Die schnelle Welle

■ Siegeszug der Microwelle auch in deutschen Küchen/ Wirkung kaum erforscht

“Eine flotte Ergänzung zum Herd“ rühmt Verbraucher Aktuell, „Die Zeitung für den kritischen Konsumenten“. „Die Aufrüstung der Küche. Überflüssig und unnötig“ urteilt das Info der Verbraucher Initiative. Seit 1986 ist der Absatz der Strahlenöfen für die schnelle kleine Mahlzeit auch in der Bundesrepublik sprunghaft angestiegen. Geworben wird vor allem mit einer Verkürzung der Garzeiten um bis zu 70 Prozent und einer Energiereinsparung bis zu 80 Prozent. Das gilt aber, so die Verbraucher Initiative, nur für kleine Mengen. Ab zwei Portionen übersteigt der Energieverbrauch den der Kochplatte beträchtlich.

Mit der Microwelle boomt auch der Umsatz von Tiefkühlfertiggerichten, der schlechthin idealen Nahrung für den Kurzwellengrill. Die Energiesparbilanz der Microwelle verschlechtert sich enorm, wenn man die Energie fürs Tiefkühlen mitrechnet. Zurück bleiben außerdem Berge von Plastik-und Aluminiummüll.
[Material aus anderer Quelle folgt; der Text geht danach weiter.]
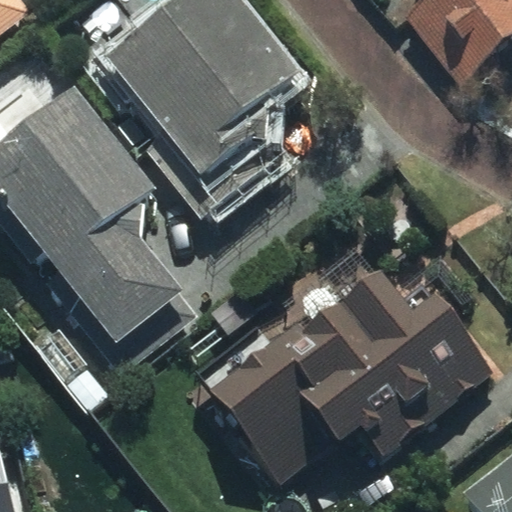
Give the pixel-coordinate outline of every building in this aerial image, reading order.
[(0,0),(0,35),(27,15),(14,0),(0,0)] [(312,95),(227,0),(199,0),(111,79),(207,188),(312,95)] [(511,0),(403,0),(392,10),(466,95),(511,54),(511,0)] [(80,106),(0,173),(0,215),(127,366),(194,311),(124,228),(159,199),(80,106)] [(492,381),(439,312),(414,331),(384,292),(307,350),(297,336),(208,404),(282,499),(365,436),(386,462),(492,381)] [(12,511),(0,459),(0,511),(12,511)] [(511,511),(511,469),(463,508),(466,511),(511,511)]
Die von der Industrie angepriesene Vitaminschonung wurde in Versuchen zum Teil widerlegt. Mit Microwellen sterilisierte Lebensmittel zeigten einen gegenüber anderen Verfahren „bemerkenswerter“ Verlust von Vitamin C und Vitaminen der B-Gruppe.

Schwingende Moleküle

Die elektromagnetischen Microwellen können Glas, Porzellan, Keramik, Pappe, Papier und Kunststoffe durchdringen ohne die Stoffe selbst zu erwärmen. An Metall dagegen prallen sie ab. Treffen die Wellen auf ein Lebensmittel, können sie bis zu zehn Zentimeter darin eindringen und versetzen vor allem die Wassermoleküle in Schwingungen. Dadurch entsteht Reibung, die Wärme für den Garprozeß erzeugt. Die Speise wird also von innen gegart und nicht wie beim üblichen Kochen über die Herdplatte von außen. Das Ergebnis ist auf den ersten Blick dasselbe.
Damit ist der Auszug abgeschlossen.